Microscopy reveals the world of plankton. This book contains incredible images of an otherwise hidden world.
Protists
Protists are species taxonomically classified in Domain E____ and Kingdom Protista.
Functionally, most Protists are microscopic aquatic producers or consumers. The decomposer species are the relatively uncommon terrestrial slime molds found in forests.
Most protist producers in saltwater and freshwater are microscopic algae and diatoms. Dinoflagellates in saltwater are associated with “red tides” of toxic chemicals, but some species play an important mutualistic role with coral animals as we will examine in Guide 6B.
Common freshwater consumer protists include paramecia and amoeba. In saltwater there are many consumer species, including Formanifera that look like tiny snail shells, but are not animals.
The protist that most people are familiar with is algae. Algae is found everywhere there is moisture. If you leave a glass of water out in most parts of the world, algal spores moving in the air will land in the water and produce a visible colony in a week or so. Algae sometimes lives inside of other organisms, like the algae in lichen fungi.
We were at the coast taking videos and photos for this module, and found a slimy coating of algae on a sidewalk. Can’t pass this up!

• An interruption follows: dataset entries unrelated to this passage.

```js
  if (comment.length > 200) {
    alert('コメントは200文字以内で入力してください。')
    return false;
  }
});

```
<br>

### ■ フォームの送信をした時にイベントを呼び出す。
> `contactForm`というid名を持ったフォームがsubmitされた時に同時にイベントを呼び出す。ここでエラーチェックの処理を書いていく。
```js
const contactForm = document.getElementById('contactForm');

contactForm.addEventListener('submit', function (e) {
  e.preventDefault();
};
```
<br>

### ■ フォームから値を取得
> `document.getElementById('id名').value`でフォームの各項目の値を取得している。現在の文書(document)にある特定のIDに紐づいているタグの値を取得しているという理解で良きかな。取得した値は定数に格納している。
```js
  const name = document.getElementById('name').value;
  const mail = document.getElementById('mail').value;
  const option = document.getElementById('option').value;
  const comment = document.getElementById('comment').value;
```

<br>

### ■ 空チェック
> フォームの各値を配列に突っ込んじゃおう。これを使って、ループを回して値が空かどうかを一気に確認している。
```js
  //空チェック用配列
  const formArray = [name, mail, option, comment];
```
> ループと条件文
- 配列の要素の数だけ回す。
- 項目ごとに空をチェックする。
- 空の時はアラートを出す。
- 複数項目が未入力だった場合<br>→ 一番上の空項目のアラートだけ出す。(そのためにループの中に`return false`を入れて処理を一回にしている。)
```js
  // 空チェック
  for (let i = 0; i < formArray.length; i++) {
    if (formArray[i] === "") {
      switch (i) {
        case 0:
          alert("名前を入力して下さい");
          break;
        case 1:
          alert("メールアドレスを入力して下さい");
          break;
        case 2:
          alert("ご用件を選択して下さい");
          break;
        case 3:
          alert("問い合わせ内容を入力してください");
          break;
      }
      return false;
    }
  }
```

Diatom species are similar to algae in that they also photosynthesize, but they differ in having a silicon structure that persists long after they are dead.
Macroalgae
Most marine producers are tiny, but there several notable macro(large) producers including the seaweeds.
Seaweeds are not plants, they are actually large algae. You can tell by squishing fresh seaweed between your fingers: it squishes easily unlike the more structured plants.

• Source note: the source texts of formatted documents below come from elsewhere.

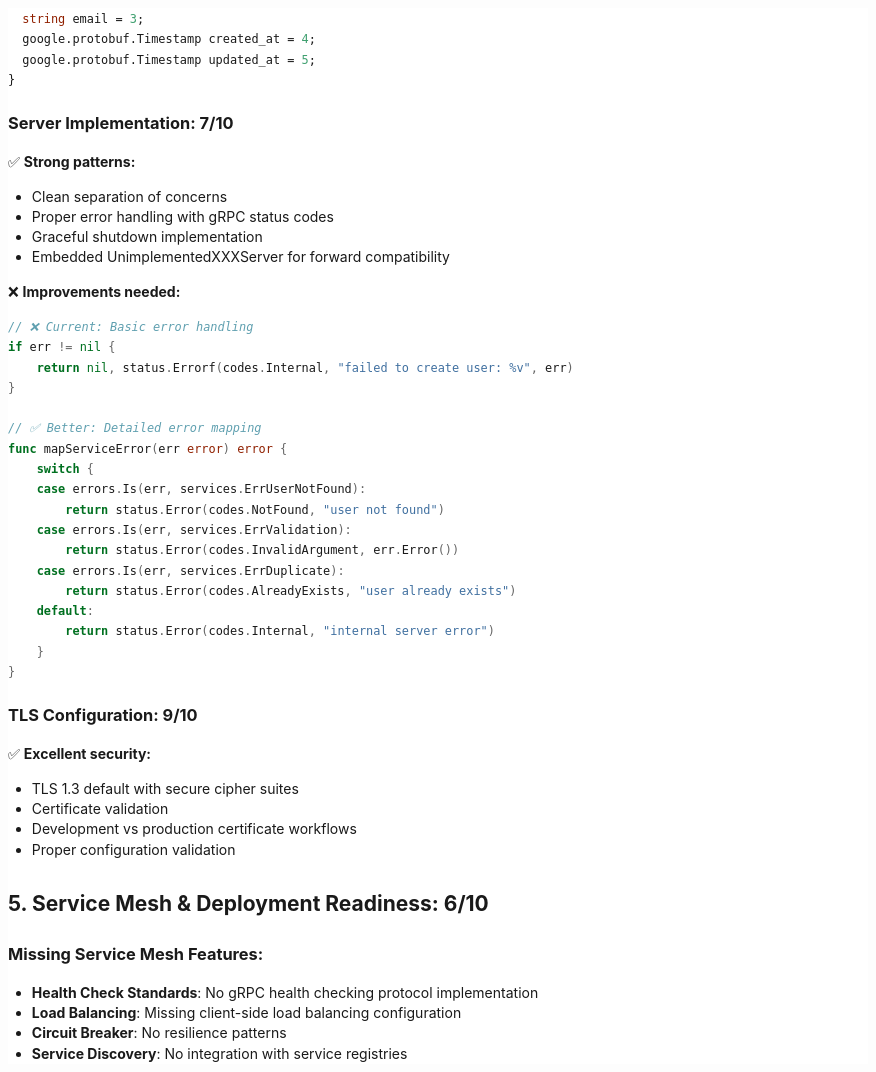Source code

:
 ```protobuf
  string email = 3;
  google.protobuf.Timestamp created_at = 4;
  google.protobuf.Timestamp updated_at = 5;
}
```

### **Server Implementation: 7/10**
✅ **Strong patterns:**
- Clean separation of concerns
- Proper error handling with gRPC status codes
- Graceful shutdown implementation
- Embedded UnimplementedXXXServer for forward compatibility

❌ **Improvements needed:**
```go
// ❌ Current: Basic error handling
if err != nil {
    return nil, status.Errorf(codes.Internal, "failed to create user: %v", err)
}

// ✅ Better: Detailed error mapping
func mapServiceError(err error) error {
    switch {
    case errors.Is(err, services.ErrUserNotFound):
        return status.Error(codes.NotFound, "user not found")
    case errors.Is(err, services.ErrValidation):
        return status.Error(codes.InvalidArgument, err.Error())
    case errors.Is(err, services.ErrDuplicate):
        return status.Error(codes.AlreadyExists, "user already exists")
    default:
        return status.Error(codes.Internal, "internal server error")
    }
}
```

### **TLS Configuration: 9/10**
✅ **Excellent security:**
- TLS 1.3 default with secure cipher suites
- Certificate validation
- Development vs production certificate workflows
- Proper configuration validation

## 5. Service Mesh & Deployment Readiness: 6/10

### **Missing Service Mesh Features:**
- **Health Check Standards**: No gRPC health checking protocol implementation
- **Load Balancing**: Missing client-side load balancing configuration
- **Circuit Breaker**: No resilience patterns
- **Service Discovery**: No integration with service registries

Kelp, algae and diatoms are all classified in Domain Eukaryota and Kingdom _____.
If you have searched the beach after a storm, you have probably seen many of the macroscopic producers washed ashore.
Kelp is algae (seaweed) that grows along many coastlines and appears like an underwater forest.
These sea otters have wrapped emerging kelp around their bodies to stay in place as they sleep.
This video introduces the three basic types of macroalgae, also called kelp or seaweed.
We can see macroalgae and a bit of sea grass in this beach debris sample.
Kelp may not have the vascular system or tissue complexity of plants, but they can still be huge. This kelp measured well over 5 meters (15 feet) in length.
There are some marine plants like this sea grass, but sea plants are primarily found around coastlines. Marine plants are nowhere near as abundant as algae, diatoms, dinoflagellates, bacteria and archaea producers.
Before we head to various ocean zones in this guide and the next, a word on safety specific to coastal adventures.
The next section introduces ocean zones and how they relate to marine life.
Check your knowledge. Can you:
- Provide examples of marine plankton and their roles in food webs?
- List examples of producer and consumer Protists?
- Describe the types of macroscopic producers found in marine habitats?